The House just put another $2 billion into the wildly popular Cash for Clunkers program; presumably, the Senate will follow suit before they leave today.

From the comments made during the House discussion on this, it sounds like the program was wildly more successful than even reported yesterday–largely because (in spite of an arguably crappy design) it is working to do what it’s supposed to: get people to trade in old gas guzzlers for more efficient passenger cars. Here’s the early pitch from the program:

Early statistics from automotive dealers on the CARS Program, commonly known as Cash for Clunkers, show clunker consumers getting a 69% mile-per-gallon (mpg) improvement which saves them an average of $750 in gas bills a year by replacing their clunker with a new fuel efficient vehicle. "After gas and repair savings many consumers will spend less to drive a new car then they were spending to keep their clunker on the road," says Sharon O’Connell, the director of www.CashForClunkersInformation.org. "If consumers miss their old cruiser they can buy another one with the $750 they save in gas." The organization interviewed some of the largest dealers in the country who have been selling vehicles to clunker consumers for almost a month and their findings were released today in their "clunker report."

According to www.CashForClunkersInformation.org, 79% of clunkers being traded in so far are SUVs, trucks and vans with over 100,000 miles and most are being replaced with new passenger vehicles. The average age of a trade-in model is almost 13 years old, and the average odometer reading is approximately 138,000 miles. The most popular clunker trades are Chevrolet, Ford and Dodge and 84 percent of the new vehicles purchased are passenger cars.

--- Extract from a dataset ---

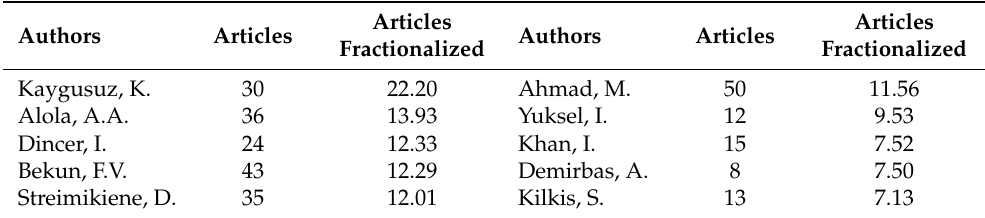
Table 4. Ranking of the top 10 most relevant authors based on the number of articles fractioned by the authors involved.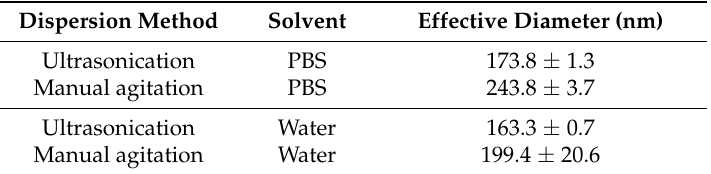
Table 2. Mean diameter for formulations of proliposome with xanthone 2 obtained by spray-drying (SD), prepared by different methods.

In the sample, 64% of the government funded credits were for $4500 and 36% for $3500. "Lower priced cars have a better chance of qualifying for the larger $4500 rebate because smaller vehicles typically have better mpg ratings," adds O’Connell. The rare exceptions are hybrids that cost more but often qualify for the $4500 because of their higher mpg ratings. "The best deals for the Cash for Clunkers program are the less expensive vehicles that cost $10,000-$18,000. A list of these types of vehicles is available on www.CashForClunkersInformation.org."

Based on a 69% mpg improvement, www.CashForClunkersInformation.org estimates that personal fuel consumption could decrease by approximately 300 gallons per year, reducing personal fuel costs by almost $750 annually at average gas prices. "If this early trend continues for all of the 250,000 sales that are estimated to occur under the program, it will save consumers more than $187 million dollars in gas expenses while also helping the environment," says O’Connell. As a result, the US annual fuel consumption could decrease by approximately 75 million gallons, reducing spending by a total of nearly $185 million on gasoline(1), and cutting CO2 emissions by more than 655,000 metric tons.(2)

I’ll post more later about the one thing Republicans have found to grumble about: that dealers aren’t getting their money quickly enough (in a program that has existed for a week), and that there has been a significant rejection of claims (which sounds similar to regular rebate woes).

Clare McCaskill, herself from a car-manufacturing state, has her own gripe. According to McCaskill, "forever" is "one week."

clairecmcWe simply cannot afford any more taxpayr $ to extend cash for clunkers. Idea was to prime the pump, not subsidize auto purchases forever.

But for the moment, let’s just ignore McCaskill, sit back, and watch government stimulus working the way it’s supposed to work.